# Start of Supplied material

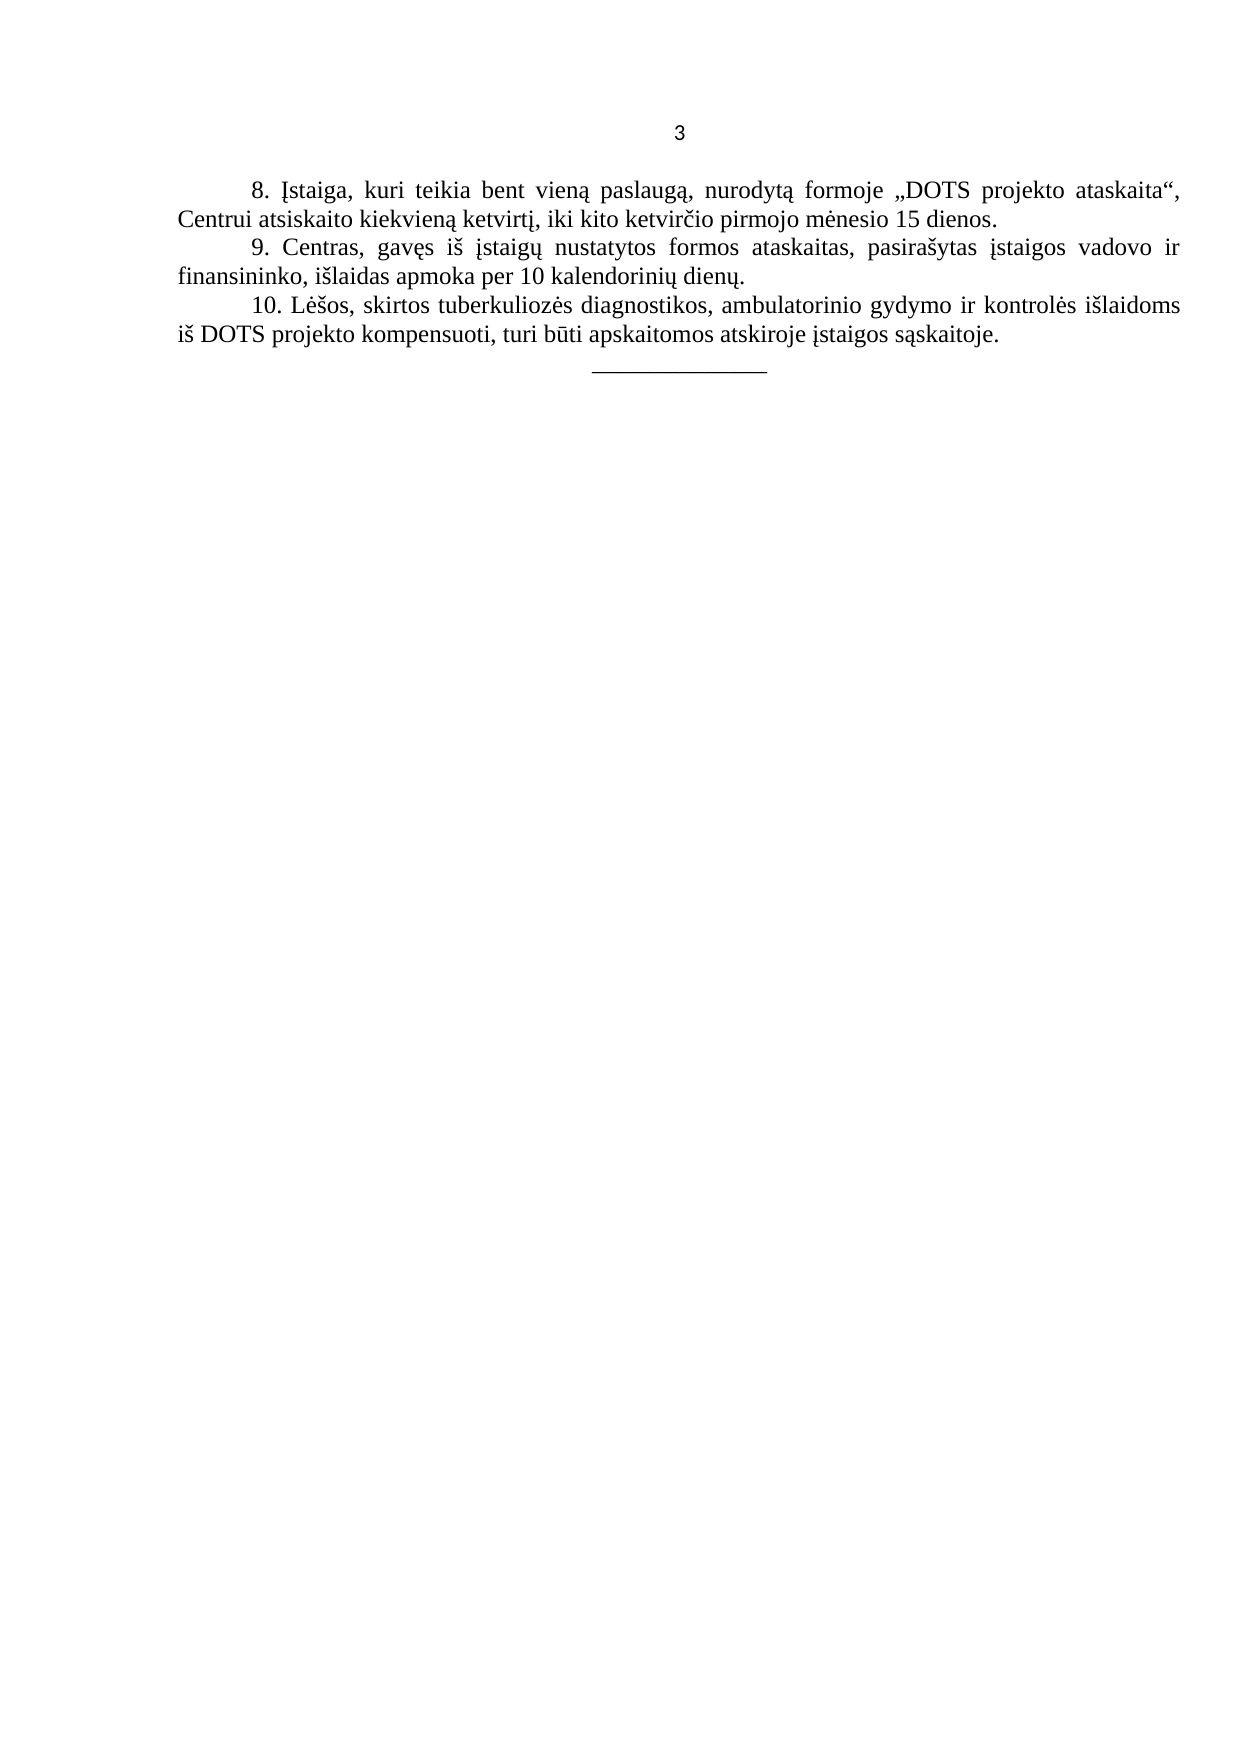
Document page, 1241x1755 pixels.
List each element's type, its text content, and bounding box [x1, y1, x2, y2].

text 9. Centras, gavęs iš įstaigų nustatytos formos ataskaitas, pasirašytas įstaigos vadovo ir finansininko, išlaidas apmoka per 10 kalendorinių dienų. [177, 232, 1181, 290]
text ______________ [177, 347, 1181, 376]
text 8. Įstaiga, kuri teikia bent vieną paslaugą, nurodytą formoje „DOTS projekto ataskaita“, Centrui atsiskaito kiekvieną ketvirtį, iki kito ketvirčio pirmojo mėnesio 15 dienos. [177, 175, 1181, 232]
text 10. Lėšos, skirtos tuberkuliozės diagnostikos, ambulatorinio gydymo ir kontrolės išlaidoms iš DOTS projekto kompensuoti, turi būti apskaitomos atskiroje įstaigos sąskaitoje. [177, 290, 1181, 347]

# End of Supplied material

» **Problem requirements**: Render every line of the items above as a Markdown table with the columns Row and Line, numbering the rows in order. Omit blank lines and the pictures.

» **Task answer**:
| Row | Line |
|---|---|
| 1 | Document page, 1241x1755 pixels. |
| 2 | List each element's type, its text content, and bounding box [x1, y1, x2, y2]. |
| 3 | text 9. Centras, gavęs iš įstaigų nustatytos formos ataskaitas, pasirašytas įstaigos vadovo ir finansininko, išlaidas apmoka per 10 kalendorinių dienų. [177, 232, 1181, 290] |
| 4 | text ______________ [177, 347, 1181, 376] |
| 5 | text 8. Įstaiga, kuri teikia bent vieną paslaugą, nurodytą formoje „DOTS projekto ataskaita“, Centrui atsiskaito kiekvieną ketvirtį, iki kito ketvirčio pirmojo mėnesio 15 dienos. [177, 175, 1181, 232] |
| 6 | text 10. Lėšos, skirtos tuberkuliozės diagnostikos, ambulatorinio gydymo ir kontrolės išlaidoms iš DOTS projekto kompensuoti, turi būti apskaitomos atskiroje įstaigos sąskaitoje. [177, 290, 1181, 347] |